The cousin had quit halfway through and moved to Denver.

A partial list.
He keeps the full one in a Google Sheet called projects_final_v3. The first product was a tool that emailed you a haiku every morning. The forty-seventh is a marketing automation platform for solo builders. In between:
- A tool that emailed you a haiku every morning.
- A Chrome extension that translated corporate jargon into plain English.
- A tipping app for podcast hosts.
- A B2B CRM for dog groomers.
- Three separate "Calendly but better" attempts.
- A meditation app.
- A meditation app for developers.
- A meditation app for developers who don't believe in meditation.
- A SaaS that helped you name your SaaS.
None of them got past twelve users.
How Gary works.
He has shipped on Christmas. He has shipped the day his mother had her hip replaced, from the hospital waiting room, on a ThinkPad that's older than most interns.
Ships every Tuesday.
He has shipped on Christmas. He has shipped from a hospital waiting room.
One Old Fashioned. Friday, 6:00 PM.
He drinks it slow. He watches the snow.
No analytics on weekends.
This is his only rule.
Faces a window that looks at another window.
His apartment is very clean.
Has a tattoo of a semicolon.
He got it ironically. Now he just has it.
Doesn't tweet.
Tried once in 2019. Got two likes. One was a bot.
And then.
Gary loves silence the way other people love music.
He finds the quiet of a launch day, the hours after you push to production and refresh the dashboard and see zero, zero, zero, almost spiritually fulfilling.
Other founders panic. Gary makes coffee. He sits with it.
He has come to believe, somewhere deep and unspoken, that the silence is the product. That the crickets are not the problem. That the crickets are friends.

Shipping is the easy part.
Somewhere along the line, after the forty-seventh product hit twelve users and plateaued, after he closed the laptop and poured the Old Fashioned and watched the snow, Gary realized something the rest of the internet had forgotten:
Shipping is the easy part. The hard part is the part Gary never learned. The part nobody taught him in the Rails book. The part his cousin probably figured out in Denver.

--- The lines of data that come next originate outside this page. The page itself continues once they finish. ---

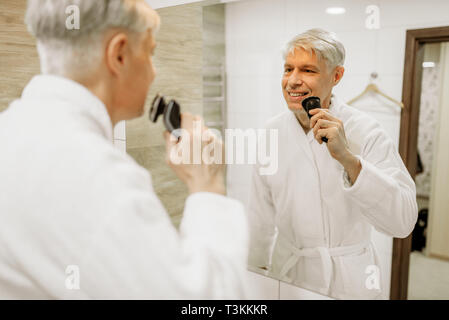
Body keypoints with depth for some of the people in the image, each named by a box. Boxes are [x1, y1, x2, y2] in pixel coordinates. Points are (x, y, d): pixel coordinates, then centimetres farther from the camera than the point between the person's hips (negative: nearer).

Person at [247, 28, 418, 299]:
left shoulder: (365, 132, -16)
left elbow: (403, 222, -25)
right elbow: (261, 218, 3)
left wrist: (348, 158, -35)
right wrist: (257, 275, 10)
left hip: (350, 280, -2)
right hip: (287, 275, 3)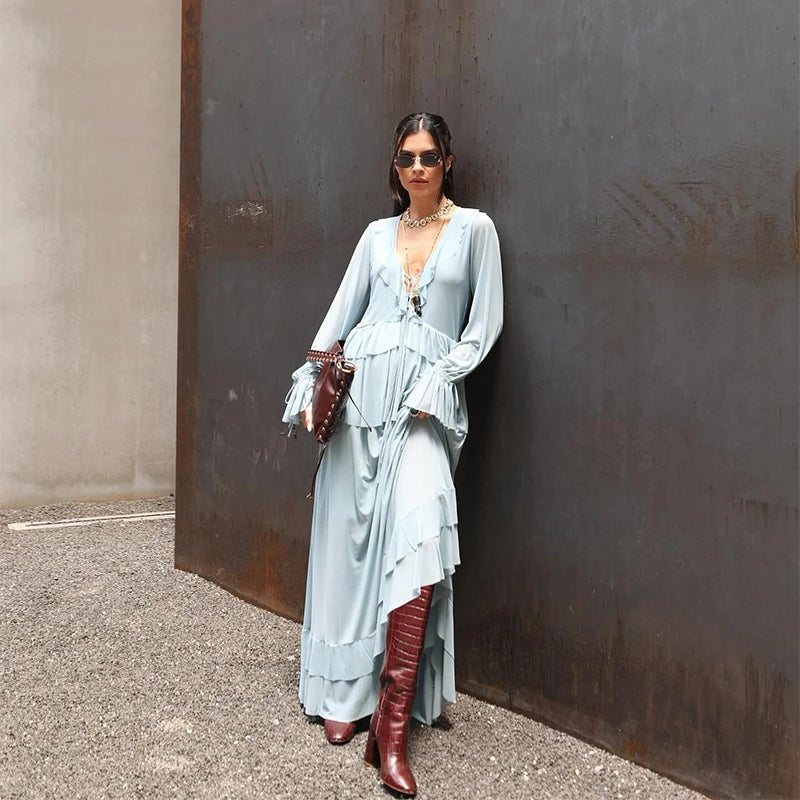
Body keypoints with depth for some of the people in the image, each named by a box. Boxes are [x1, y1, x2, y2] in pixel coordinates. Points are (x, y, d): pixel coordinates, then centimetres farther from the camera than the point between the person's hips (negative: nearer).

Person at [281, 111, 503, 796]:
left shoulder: (473, 228, 8)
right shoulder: (378, 235, 17)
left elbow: (485, 323, 4)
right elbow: (340, 314, 14)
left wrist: (437, 381, -8)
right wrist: (312, 383, 1)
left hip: (427, 398, -3)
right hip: (362, 387, 4)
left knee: (420, 534, -21)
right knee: (351, 538, 2)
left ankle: (393, 723, -20)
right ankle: (345, 690, 17)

Gary built the tool he wished he'd had in 2011. Then, because he's Gary, he made himself the mascot: sunglasses on, drink in hand, leaned all the way back, saying the only thing a man who has shipped forty-seven products and won zero times has earned the right to say:
Git gud, son.
So.
Don't be Gary.
Ship the forty-eighth product. Then send the email. Watch the funnel. Read the replies. Talk to the twelve.
Gary will pour you an Old Fashioned when you make it.